In fact, you inspired it.
This distinction goes exclusively to those who passively or aggressively promote dry-season run-off through the storm-drain system, pollution of the Pacific with said run-off, and the spread West Nile Virus by creating most excellent mosquito habitat in the sewer system.
While dry season run-off from sprinklers is so pervasive that most Southern Californian residences, city governments and water authorities are contenders, Santa Fe Springs and Central Basin win for sheer irony. The pictures right and below of a stream flowing through a Santa Fe Springs gutter were taken outside of the Greater Los Angeles Vector Control District office.
At the same time (about 1pm) inside the GLVCD offices, representatives from vector control offices across the state were meeting to discuss, among other things, how to curb dry season run-off to protect the public against mosquito-borne West Nile Virus.
Following the tide, its source appeared to be the sprinkler system of the immaculately groomed lawn of the District’s next-door-neighbor, Imperial Paving Co.
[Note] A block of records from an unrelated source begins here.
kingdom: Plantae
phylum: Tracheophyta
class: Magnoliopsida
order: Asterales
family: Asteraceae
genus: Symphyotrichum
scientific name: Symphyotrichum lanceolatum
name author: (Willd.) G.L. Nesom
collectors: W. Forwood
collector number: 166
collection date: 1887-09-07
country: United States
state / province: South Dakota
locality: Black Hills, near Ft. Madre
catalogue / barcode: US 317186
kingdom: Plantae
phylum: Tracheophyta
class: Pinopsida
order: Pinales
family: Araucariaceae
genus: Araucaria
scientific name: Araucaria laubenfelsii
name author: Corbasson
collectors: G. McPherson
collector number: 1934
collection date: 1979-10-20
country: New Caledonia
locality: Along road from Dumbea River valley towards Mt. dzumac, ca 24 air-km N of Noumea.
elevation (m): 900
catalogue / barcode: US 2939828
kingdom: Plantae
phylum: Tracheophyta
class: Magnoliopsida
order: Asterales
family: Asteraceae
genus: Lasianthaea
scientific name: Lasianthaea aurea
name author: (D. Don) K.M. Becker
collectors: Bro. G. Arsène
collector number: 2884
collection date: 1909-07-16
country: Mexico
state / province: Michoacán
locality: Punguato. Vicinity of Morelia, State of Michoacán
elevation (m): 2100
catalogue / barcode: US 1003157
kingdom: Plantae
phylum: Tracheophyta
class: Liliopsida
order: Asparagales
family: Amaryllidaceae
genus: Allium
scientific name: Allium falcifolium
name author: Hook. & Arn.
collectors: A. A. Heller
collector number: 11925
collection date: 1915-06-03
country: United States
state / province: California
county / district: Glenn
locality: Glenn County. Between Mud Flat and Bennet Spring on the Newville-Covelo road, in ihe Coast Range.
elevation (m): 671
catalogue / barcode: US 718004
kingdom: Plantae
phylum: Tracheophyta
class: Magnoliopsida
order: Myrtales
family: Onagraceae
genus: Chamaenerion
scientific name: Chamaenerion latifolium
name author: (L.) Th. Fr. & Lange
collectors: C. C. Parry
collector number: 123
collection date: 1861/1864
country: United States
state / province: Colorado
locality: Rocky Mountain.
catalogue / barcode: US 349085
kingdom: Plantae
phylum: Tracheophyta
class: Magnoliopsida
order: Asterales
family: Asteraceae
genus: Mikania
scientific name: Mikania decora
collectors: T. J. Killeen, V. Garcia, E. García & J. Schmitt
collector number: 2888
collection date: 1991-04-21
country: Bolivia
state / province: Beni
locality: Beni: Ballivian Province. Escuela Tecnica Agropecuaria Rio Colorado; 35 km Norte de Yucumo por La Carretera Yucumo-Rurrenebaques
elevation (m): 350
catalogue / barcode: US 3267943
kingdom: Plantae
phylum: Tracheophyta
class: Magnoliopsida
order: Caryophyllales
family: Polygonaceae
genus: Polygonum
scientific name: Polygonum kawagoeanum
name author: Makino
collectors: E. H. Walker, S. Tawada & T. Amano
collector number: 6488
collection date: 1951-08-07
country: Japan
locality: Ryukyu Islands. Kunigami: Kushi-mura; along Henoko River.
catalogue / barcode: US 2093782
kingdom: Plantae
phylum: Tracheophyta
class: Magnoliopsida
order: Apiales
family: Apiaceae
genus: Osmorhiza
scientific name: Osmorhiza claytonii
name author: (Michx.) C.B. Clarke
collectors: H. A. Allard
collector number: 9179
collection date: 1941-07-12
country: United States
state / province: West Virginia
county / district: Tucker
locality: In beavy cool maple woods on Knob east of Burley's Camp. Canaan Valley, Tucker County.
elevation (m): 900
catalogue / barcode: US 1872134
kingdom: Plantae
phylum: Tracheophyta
It should be stressed that if Imperial was the source of the run-off, it was still doing nothing illegal, other than looking pretty. Unlike in Los Angeles, San Diego and Santa Monica, conservation is elective in Santa Fe Springs. Rather than vote in strict conservation ordinances, it has opted for a “Shut your Tap” day promotion and “point, click” conservation tips on Central Basin’s website.
Judge for yourself how well point three “Make sure your sprinkler is placed so it only waters the lawn, not the pavement” is working.